Rheinangler
Well-Known Member
Danke für die Klarstellung - dann hab ich gegen die Strömung fehlinterpretiert. Du meinst mit Strömungsdruck auf dem Köder, damit er sogar im Stillstand spielen kann.Hi,
nein. Das geht natürlich nur an genau 2 verschiedenen Stellen.
Stelle 1:
Die Ecke der Buhne. Wenn du die richtige Buhne hast und die Buhne auch bis zum Ufer recht tief ist, kannst du quasi parallel zum Buhnenkopf werfen und der Köder wird dann gegen die Strömung entsprechend zurück zu dir geführt. Hier sind 5gr schon häufig zu viel und man muss leichter gehen.
Dann kann man den Köder quasi in Zeitlupe gegen die Strömung spielen lassen oder auchmal aufsteigen ohne Ihn von seiner Position zu entfernen.
Stelle 2:
Direkt an der Strömungskante. Hier kannst du Köder mit dem entsprechenden Gewicht genauso führen. Hier mache ich das auch gerne mit Tieflaufenden Twitchbaits da man definitiv weniger Hänger hat. Also quasi an der Kante Auswerfen, bis zum Grundkontakt leiern und dann Twitchen. Das kannst du damit ja quasi sogar ohne Schnureinzug beliebig lange auf einer Stelle durchführen.
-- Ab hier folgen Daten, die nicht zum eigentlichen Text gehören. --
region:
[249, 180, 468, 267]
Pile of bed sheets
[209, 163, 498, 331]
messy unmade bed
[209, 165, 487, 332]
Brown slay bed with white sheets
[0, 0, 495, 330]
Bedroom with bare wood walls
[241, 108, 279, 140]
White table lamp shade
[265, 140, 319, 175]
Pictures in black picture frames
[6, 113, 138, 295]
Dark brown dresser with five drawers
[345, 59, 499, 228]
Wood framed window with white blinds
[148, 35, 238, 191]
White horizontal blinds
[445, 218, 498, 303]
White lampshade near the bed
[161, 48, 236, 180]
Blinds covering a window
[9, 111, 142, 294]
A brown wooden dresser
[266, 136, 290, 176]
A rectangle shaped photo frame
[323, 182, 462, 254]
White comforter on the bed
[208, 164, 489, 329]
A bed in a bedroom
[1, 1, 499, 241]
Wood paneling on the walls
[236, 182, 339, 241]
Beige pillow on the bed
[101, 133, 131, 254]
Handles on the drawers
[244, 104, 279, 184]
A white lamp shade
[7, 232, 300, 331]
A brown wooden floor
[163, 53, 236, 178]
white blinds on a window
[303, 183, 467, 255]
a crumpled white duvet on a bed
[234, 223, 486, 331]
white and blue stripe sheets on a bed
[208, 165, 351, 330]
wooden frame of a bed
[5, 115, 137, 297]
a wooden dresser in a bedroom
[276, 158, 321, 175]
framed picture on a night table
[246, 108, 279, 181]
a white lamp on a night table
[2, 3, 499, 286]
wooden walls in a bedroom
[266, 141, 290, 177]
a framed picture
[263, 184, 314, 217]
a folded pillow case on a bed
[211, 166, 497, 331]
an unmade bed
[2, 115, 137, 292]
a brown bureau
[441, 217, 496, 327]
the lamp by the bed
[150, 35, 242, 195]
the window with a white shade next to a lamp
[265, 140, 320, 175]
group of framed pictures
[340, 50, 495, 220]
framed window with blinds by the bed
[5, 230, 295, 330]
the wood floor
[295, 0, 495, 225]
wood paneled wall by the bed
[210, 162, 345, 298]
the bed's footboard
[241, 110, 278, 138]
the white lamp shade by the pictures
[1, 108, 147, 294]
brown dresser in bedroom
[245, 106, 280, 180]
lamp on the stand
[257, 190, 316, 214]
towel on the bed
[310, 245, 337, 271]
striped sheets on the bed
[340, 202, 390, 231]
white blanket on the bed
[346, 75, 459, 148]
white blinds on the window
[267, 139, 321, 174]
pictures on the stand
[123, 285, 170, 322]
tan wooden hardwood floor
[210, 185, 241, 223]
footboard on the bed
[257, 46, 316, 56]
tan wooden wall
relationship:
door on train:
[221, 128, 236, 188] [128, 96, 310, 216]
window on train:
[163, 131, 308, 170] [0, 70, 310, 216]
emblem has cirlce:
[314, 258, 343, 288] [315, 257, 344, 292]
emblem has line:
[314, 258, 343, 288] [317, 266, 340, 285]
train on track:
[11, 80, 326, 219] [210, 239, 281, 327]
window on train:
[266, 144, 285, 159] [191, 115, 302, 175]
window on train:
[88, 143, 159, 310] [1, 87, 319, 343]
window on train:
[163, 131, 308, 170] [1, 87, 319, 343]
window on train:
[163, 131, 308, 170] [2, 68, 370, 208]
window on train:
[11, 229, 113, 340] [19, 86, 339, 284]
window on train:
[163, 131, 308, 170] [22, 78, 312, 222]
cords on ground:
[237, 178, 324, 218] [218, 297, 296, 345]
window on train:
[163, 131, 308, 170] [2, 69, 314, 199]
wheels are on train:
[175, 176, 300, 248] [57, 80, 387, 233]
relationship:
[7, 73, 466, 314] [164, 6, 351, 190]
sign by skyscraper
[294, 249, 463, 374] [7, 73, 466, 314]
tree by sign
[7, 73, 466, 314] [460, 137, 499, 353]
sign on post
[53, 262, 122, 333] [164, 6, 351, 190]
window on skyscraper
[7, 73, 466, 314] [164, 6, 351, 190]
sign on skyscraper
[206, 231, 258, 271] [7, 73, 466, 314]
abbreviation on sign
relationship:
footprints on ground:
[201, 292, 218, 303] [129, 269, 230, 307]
Mache ich halt nur an absoluten HotSpots, da ich weiß das die Fische teilweise da sind.... wenn nicht, mache ich das nicht.
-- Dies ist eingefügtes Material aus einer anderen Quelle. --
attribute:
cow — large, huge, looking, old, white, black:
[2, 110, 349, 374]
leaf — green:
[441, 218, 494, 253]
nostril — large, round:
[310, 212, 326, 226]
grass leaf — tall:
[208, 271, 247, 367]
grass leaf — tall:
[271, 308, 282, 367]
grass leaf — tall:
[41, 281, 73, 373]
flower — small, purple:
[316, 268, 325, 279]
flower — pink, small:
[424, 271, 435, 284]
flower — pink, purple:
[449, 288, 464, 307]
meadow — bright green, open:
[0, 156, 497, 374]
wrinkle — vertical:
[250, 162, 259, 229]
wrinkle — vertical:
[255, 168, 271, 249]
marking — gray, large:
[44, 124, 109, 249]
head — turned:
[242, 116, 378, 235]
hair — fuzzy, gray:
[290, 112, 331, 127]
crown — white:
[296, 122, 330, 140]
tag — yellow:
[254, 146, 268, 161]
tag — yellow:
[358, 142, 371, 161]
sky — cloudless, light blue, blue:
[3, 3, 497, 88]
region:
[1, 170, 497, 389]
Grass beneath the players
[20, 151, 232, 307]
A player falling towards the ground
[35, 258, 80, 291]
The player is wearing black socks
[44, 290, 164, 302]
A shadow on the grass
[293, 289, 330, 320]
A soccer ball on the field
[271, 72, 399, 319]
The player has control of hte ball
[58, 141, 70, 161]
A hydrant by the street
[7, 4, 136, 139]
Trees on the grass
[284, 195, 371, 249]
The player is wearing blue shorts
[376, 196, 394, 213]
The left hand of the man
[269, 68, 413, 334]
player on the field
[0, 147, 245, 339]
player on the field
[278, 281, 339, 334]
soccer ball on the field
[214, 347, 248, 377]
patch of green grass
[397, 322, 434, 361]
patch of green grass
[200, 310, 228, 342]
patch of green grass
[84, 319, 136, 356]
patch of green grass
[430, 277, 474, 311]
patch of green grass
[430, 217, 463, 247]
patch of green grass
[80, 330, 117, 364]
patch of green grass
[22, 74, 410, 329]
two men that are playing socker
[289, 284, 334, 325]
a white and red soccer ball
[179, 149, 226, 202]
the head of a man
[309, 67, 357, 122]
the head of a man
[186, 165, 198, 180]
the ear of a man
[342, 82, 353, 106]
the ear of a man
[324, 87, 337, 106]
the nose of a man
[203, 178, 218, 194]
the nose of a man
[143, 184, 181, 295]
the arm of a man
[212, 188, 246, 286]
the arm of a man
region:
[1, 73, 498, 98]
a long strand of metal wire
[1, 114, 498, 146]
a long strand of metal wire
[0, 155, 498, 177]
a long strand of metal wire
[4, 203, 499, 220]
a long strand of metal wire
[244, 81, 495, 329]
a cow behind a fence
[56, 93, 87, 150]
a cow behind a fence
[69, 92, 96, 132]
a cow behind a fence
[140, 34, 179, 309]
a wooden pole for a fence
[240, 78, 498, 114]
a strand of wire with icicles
Stelle 1 - das kann ich gut nachvollziehen und auch bestätigen. Im dunkeln fische ich generell mit sehr leichten Gufis oder halt mir sehr flach laufenden Wobblern.
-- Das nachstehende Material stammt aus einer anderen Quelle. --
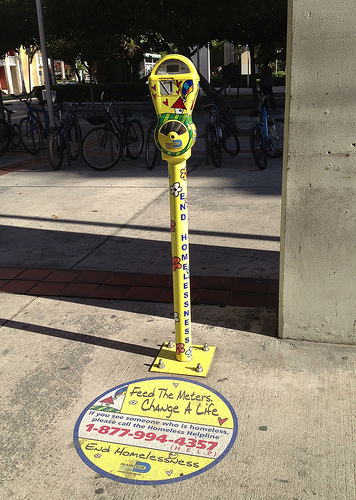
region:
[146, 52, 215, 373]
A yellow parking meter on the street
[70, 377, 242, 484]
A yellow and blue sign on the sidewalk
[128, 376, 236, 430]
The top half of sign says "Feed the meters change a life"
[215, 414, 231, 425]
A red heart on the top of the sign to the right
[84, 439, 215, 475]
Bottom half of the sign says, "End Homelessness"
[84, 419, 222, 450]
Center of the signs has phone number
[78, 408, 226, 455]
The center of the sign is white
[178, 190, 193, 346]
Writing on the side of the meter pole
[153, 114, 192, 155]
Green on the center of the meter at the top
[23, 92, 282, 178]
Bikecycles in behind the parking meter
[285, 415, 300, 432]
part of a wall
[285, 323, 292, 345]
edge of a wall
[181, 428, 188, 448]
part of a sticker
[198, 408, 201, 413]
edge of a sticker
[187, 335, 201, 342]
edge of a post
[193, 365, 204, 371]
part of a bolt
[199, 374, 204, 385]
edge of a post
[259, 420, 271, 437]
side of a road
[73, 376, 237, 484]
circle painted on the ground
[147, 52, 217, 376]
bright yellow parking meter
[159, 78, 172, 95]
slot for money for parking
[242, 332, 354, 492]
sidewalk near a curb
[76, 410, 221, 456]
1-877 number to call for homeless people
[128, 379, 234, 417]
this sign says: feed the meters. change a life.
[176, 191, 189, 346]
parking meter says: end homelessness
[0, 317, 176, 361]
parking meter shadow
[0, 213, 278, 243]
shadow of thin pole in background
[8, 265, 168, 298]
bricks under the threshold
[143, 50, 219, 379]
a yellow meter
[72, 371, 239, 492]
a sign on the ground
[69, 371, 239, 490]
a multi-colored sign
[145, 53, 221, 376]
a multi-colored meter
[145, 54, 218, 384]
a meter on the pavement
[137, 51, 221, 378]
a meter with blue lettering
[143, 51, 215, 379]
a meter in the city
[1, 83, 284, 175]
a row of bicycles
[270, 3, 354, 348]
a cement post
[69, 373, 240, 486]
a sign with a phone number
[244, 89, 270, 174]
bike on a side walk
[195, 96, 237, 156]
bike on a side walk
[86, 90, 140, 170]
bike on a sidewalk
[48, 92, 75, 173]
bike on a side walk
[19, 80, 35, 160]
bike on a sidewalk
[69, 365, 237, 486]
sign on a sidewalk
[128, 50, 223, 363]
parking meter on sidewalk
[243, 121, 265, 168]
tire on a bike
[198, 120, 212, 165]
tire on a bike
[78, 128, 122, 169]
tire on a bike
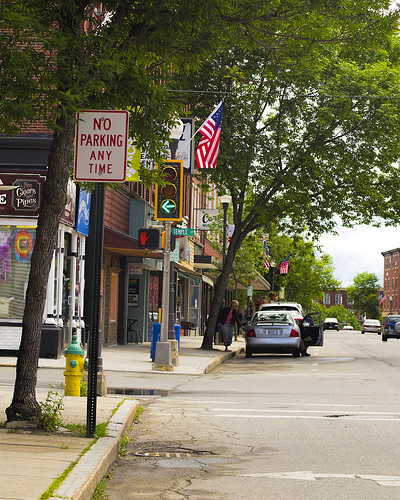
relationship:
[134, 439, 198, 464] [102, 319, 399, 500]
manhole cover in street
Stelle 2 - das habe ich im dunkeln noch nicht ausprobiert, da ich die Zander in der Dunkelheit eher aktiv im Flachwasser vermute - vielleicht ein Irrglaube?. Du meinst dann schon vom Kopf der Buhne, richtig? Mit tief laufenden Wobblern oder Gummis, die so bebleit sind, dass sie - in der Strömung geführt oder gehalten - weit unten bleiben.